_Kutipan_.
Kabar itu sendiri didapatkan melalui email yang diterimanya dari kapten kapal Slamet Juhari, yang dikirimkan pada Jumat (8/4/2011) malam kemarin.
"Saya tidak tahu sejak kapan naik jadi segini, cuman kabar yang semalam saya terima menyebutkan begitu. Sebelumnya naik tiga setengah gak direspon, sekarang perompak minta sembila juta dollar," ungkap Yunita, kepada detiksurabaya.com di rumahnya, Desa Purwokerto, Kecamatan Ngadiluwih, Sabtu (9/4/2011).
Selain mengabarkan nilai tebusan yang naik menjadi US$ 9 juta atau Rp 77 miliar, dalam email yang dikirimkan Slamet juga menyebut kondisi ke-31 ABK, 20 diantaranya WNI sangat memperihatinkan. Selama penyanderaan seluruh ABK ditempatkan di kardek bagian dasar kapal, serta persediaan air bersih yang hanya menyisakan lumpur. Sebagian besar ABK juga dikabarkan terserang diare.
"Jadi kabar yang selama ini disampaikan perusahaan itu bohong. Buktinya, ini kabar langsung dari kapal menyebut mereka dalam kondisi mengenaskan," tegas Yunita.
Mendapati kondisi ABK kapal Sinar Kudus, termasuk suaminya, Yunita mengaku semakin cemas. Terlebih dalam surat elektronik yang dirimkan Slamet, sejauh ini proses negosiasi yang diklaim dilakukan PT Samudera Indonesia hanya kebohongan, karena yang terjadi di lapangan tidak sekali pun terjadi usaha pembebasan.

_Petikan Item_.
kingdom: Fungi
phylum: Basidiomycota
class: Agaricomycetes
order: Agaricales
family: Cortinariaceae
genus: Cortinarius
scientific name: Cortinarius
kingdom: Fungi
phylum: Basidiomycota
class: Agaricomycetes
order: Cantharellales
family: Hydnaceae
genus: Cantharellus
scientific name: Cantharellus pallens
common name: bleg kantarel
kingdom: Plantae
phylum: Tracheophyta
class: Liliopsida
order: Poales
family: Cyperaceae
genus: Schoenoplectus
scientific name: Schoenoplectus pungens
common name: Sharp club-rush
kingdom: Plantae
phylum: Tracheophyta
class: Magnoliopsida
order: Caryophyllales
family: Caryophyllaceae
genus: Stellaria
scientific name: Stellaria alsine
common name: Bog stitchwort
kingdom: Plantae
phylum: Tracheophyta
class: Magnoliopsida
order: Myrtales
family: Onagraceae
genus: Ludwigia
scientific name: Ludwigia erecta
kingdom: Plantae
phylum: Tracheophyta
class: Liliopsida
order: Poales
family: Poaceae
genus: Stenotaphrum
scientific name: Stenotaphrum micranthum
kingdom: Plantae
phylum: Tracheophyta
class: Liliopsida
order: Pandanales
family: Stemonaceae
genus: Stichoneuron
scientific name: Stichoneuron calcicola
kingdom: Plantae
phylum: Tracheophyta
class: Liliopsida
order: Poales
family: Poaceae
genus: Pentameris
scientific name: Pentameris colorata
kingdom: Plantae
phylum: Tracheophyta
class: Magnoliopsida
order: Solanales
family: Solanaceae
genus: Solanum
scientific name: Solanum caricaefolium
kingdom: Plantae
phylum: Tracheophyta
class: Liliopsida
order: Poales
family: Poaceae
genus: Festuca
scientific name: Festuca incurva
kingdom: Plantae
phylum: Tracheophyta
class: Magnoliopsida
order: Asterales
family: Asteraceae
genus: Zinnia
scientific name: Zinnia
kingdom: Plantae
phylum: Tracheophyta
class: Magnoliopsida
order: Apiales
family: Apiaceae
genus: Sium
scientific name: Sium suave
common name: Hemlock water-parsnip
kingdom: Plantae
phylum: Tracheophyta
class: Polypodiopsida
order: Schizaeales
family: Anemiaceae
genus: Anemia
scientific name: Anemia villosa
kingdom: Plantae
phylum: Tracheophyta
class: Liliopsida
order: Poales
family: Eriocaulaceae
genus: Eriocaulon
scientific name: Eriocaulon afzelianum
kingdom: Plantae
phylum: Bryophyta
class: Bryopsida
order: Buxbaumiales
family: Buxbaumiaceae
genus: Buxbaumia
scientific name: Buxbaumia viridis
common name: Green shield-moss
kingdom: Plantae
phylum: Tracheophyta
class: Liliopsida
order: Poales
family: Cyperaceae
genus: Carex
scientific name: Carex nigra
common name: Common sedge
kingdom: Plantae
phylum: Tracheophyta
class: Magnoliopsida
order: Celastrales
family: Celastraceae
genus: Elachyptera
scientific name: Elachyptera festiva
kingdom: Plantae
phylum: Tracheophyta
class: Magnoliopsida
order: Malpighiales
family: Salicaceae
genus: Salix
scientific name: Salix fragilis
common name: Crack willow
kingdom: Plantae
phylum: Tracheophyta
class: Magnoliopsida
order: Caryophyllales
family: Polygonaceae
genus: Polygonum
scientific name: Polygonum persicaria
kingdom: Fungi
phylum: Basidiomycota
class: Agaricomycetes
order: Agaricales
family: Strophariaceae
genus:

_Tugas Latihan_.
**A)** Salin dengan tepat bagian kutipan mulai dari "Mendapati kondisi ABK" sampai dengan "terjadi usaha pembebasan.".
**B)** Jawablah pertanyaan berikut berdasarkan kutipan.
(i) Siapa kapten kapal yang mengirimkan email tersebut?
(ii) Berapa jumlah ABK yang disebut dalam email, dan berapa di antaranya WNI?
(iii) Di bagian kapal mana seluruh ABK ditempatkan selama penyanderaan?
**C)** Lanjutkan kutipan berita tentang penyanderaan ABK kapal Sinar Kudus setelah kalimat terakhirnya.
Item-item tersebut merupakan bahan tersendiri yang terpisah dari kutipan.

_Jawaban Tertulis_.
**A)**
Mendapati kondisi ABK kapal Sinar Kudus, termasuk suaminya, Yunita mengaku semakin cemas. Terlebih dalam surat elektronik yang dirimkan Slamet, sejauh ini proses negosiasi yang diklaim dilakukan PT Samudera Indonesia hanya kebohongan, karena yang terjadi di lapangan tidak sekali pun terjadi usaha pembebasan.

**B)**
(i) Slamet Juhari.
(ii) 31 ABK, 20 di antaranya WNI.
(iii) Di kardek bagian dasar kapal.

**C)**
"Sekarang ini nilai tebusan lebih dari separo nilai barang yang dimuat. Saya mohon banget PT Samudera (Indonesia) serius, ini menyangkut nyawa awak kapal," sambungnya serius.
Dengan kondisi yang tengah dialami ABK, Yunita berharap semua pihak yang berkompeten dengan permasalahan tersebut bisa membantu. Bahkan Yunita juga mengaku sudah melaporkan apa yang dialami suaminya ke Presiden SBY, meminta agar pemerintah bisa lebih serius membebaskan Kapal Sinar Kudus.
"Pagi tadi adik saya kirim surat ke Pak SBY lewat email. Intinya ya minta tolong, bagaimanapin caranya agar suami saya bisa segera bebas," pungkas Yunita.
Seperti diinformasikan sebelumnya, Kapal Sinar Kudus dibajak oleh perompak Somalia di perairan Laut Arab, saat melakukan perjalanan dari Pomalaa, Sulawesi Selatan menuju ke Roterdam, Belanda, tangga 16 Maret 2011 lalu. Kapal yang diawaki oleh 31 ABK, 20 diantaranya Warga Negara Indonesia (WNI) tersebut bermuatan biji nikel dan seharusnya sudah sampai 34 hari setelah keberangkatan.
Usaha pembebasan sendiri hingga saat ini belum membuahkan hasil, sementara keluarga ABK mengaku sangat cemas. Mereka berharap pemerintah RI bisa turun tangan membantu pembebasan, dan sudah melaporkan kejadian tersebut melalui kotak aduan online Mabes Polri. (bdh/bdh)(detikSurabaya)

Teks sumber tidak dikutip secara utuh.